We don't hear much Nintendo news round these PC parts, and when we do it's usually bad. The latest nintenews is that their lawyers have shut down Pokémon Essentials, a set of tools which have been instrumental in many unofficial fan-made Pokémon games on PC, as well as the Wiki containing information on how to use them. A video games company aggressively going after after perceived copyright violation is not surprising, even if Pokémon Essentials has safely been available for over a decade, but it's still a mighty bold move.
Pokémon Essentials is (was?) a framework for the game-making software RPG Maker XP, aiming to let fans more easily make Pokémon and Pokémon-like games. It was basically a Pokémon blank slate, containing the gameguts of everything from the pocket monsters themselves through how they level, their battles, cutscenes... all the technical bits that stopped different fangame makers from repeating each others' groundwork over and over.
Now, The Verge report, the lawyers have stepped in to shut that down.
"The Pokémon Essentials Wiki, and all the downloads for Pokémon Essentials, have been deleted due to a copyright infringement claim by lawyers representing Nintendo of America," current (former?) lead developer "Maruno" said, according to The Verge.
The Verge also confirmed with the Essentials wiki's host that they shut it down after Nintendo's suits got in touch.

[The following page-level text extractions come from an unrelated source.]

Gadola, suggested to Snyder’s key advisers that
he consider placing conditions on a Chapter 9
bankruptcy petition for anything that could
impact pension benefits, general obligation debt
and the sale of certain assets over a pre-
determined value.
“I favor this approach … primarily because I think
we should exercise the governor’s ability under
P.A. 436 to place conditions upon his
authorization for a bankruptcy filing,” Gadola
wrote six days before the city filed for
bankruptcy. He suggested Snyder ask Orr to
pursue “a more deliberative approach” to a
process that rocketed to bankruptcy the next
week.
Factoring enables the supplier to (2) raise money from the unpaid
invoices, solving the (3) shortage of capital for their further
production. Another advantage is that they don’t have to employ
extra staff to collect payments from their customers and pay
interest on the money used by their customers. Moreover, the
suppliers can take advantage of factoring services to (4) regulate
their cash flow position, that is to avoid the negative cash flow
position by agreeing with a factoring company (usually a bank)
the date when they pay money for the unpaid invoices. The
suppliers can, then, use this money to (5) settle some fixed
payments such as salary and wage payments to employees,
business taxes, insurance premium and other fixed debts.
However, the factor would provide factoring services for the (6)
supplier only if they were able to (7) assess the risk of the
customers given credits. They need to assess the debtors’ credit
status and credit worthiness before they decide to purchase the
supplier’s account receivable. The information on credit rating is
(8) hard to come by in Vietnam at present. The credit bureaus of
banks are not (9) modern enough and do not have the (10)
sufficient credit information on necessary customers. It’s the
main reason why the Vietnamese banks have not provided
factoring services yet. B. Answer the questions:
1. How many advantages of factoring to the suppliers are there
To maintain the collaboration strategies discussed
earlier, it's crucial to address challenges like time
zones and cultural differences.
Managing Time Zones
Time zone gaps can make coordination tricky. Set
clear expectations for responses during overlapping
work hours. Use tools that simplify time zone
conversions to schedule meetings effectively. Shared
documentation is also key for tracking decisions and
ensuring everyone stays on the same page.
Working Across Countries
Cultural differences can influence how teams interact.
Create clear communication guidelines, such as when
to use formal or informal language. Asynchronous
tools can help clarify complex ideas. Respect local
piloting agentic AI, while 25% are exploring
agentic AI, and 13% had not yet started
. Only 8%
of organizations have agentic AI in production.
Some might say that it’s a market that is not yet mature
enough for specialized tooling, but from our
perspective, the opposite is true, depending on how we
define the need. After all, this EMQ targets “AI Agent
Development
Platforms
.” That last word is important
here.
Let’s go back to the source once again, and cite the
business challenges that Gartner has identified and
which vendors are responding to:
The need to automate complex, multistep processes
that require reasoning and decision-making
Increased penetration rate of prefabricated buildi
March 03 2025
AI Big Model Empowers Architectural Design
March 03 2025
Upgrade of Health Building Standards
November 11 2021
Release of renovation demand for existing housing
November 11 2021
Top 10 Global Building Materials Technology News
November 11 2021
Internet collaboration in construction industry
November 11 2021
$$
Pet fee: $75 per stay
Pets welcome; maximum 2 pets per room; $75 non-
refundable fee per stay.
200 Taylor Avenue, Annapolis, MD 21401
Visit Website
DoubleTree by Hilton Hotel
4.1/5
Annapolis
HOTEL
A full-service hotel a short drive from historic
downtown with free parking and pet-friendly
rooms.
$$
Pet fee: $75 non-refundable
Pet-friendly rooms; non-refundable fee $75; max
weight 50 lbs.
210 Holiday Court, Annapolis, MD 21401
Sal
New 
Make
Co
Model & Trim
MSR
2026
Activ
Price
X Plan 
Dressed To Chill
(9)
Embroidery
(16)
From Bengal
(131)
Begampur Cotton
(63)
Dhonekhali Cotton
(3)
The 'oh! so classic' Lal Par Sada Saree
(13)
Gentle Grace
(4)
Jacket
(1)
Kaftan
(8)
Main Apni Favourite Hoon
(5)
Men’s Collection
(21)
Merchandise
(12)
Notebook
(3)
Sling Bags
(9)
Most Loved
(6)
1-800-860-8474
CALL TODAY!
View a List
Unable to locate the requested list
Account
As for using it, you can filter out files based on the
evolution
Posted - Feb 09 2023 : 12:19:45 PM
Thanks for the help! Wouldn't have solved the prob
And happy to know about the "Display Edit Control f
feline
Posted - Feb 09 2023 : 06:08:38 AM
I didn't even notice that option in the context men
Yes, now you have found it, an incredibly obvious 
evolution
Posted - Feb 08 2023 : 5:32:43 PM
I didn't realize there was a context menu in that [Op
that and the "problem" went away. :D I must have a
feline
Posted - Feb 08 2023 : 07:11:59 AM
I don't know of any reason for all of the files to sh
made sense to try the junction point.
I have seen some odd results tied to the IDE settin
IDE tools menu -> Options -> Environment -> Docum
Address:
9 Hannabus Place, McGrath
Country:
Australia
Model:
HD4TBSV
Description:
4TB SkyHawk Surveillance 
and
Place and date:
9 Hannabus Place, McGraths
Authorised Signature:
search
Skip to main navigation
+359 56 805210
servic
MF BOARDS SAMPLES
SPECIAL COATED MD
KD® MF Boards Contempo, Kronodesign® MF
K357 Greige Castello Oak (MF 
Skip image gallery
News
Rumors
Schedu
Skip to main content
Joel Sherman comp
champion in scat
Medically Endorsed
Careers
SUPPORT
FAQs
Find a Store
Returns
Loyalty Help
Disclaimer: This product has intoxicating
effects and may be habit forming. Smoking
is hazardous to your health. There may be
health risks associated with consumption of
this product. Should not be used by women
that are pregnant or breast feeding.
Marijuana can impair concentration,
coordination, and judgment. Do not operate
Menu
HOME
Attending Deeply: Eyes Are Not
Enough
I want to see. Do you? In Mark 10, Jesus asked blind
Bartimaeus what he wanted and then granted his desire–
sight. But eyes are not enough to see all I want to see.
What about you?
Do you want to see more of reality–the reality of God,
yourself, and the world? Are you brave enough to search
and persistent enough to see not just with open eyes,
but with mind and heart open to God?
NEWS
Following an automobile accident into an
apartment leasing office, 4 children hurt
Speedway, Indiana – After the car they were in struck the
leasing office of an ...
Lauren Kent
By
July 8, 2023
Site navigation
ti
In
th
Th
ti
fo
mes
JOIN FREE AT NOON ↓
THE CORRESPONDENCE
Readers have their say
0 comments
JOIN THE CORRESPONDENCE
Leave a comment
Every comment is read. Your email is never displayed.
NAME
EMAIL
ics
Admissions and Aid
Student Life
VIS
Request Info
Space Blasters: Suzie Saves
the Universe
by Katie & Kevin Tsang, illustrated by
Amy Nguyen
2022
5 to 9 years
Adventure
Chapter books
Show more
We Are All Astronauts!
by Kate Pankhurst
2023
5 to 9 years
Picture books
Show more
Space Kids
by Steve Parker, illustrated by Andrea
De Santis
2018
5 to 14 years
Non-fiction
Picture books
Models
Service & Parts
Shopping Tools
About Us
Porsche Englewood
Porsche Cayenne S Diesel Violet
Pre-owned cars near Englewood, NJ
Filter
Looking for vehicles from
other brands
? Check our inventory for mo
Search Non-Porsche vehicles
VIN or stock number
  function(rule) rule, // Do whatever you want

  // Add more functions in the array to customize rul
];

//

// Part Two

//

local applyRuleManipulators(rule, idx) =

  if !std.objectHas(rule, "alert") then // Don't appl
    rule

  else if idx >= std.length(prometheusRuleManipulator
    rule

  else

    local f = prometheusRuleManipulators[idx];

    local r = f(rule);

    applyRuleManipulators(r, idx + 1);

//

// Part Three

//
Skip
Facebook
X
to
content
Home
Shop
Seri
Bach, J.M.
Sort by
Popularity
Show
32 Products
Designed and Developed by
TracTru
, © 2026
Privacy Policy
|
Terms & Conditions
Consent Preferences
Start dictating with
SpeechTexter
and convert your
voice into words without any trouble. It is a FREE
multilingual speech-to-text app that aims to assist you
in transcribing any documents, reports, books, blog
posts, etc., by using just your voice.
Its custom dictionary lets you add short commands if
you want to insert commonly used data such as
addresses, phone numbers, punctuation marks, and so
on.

Nintendo's lawyers have previously shut down fan games and ROM hacks from Pokémon Prism to Pokémon Uranium, but going after the tools used to make some of them is a bold new step. I'm sure the tools will continue to circulate covertly (and not all downloads have been pulled yet - I found it just now by accident), much as shut-down fan games have, but that's far less accessible. While Pokémon Essentials isn't the only way to make your own pocket 'em up, it is one relatively easy and well-documented way.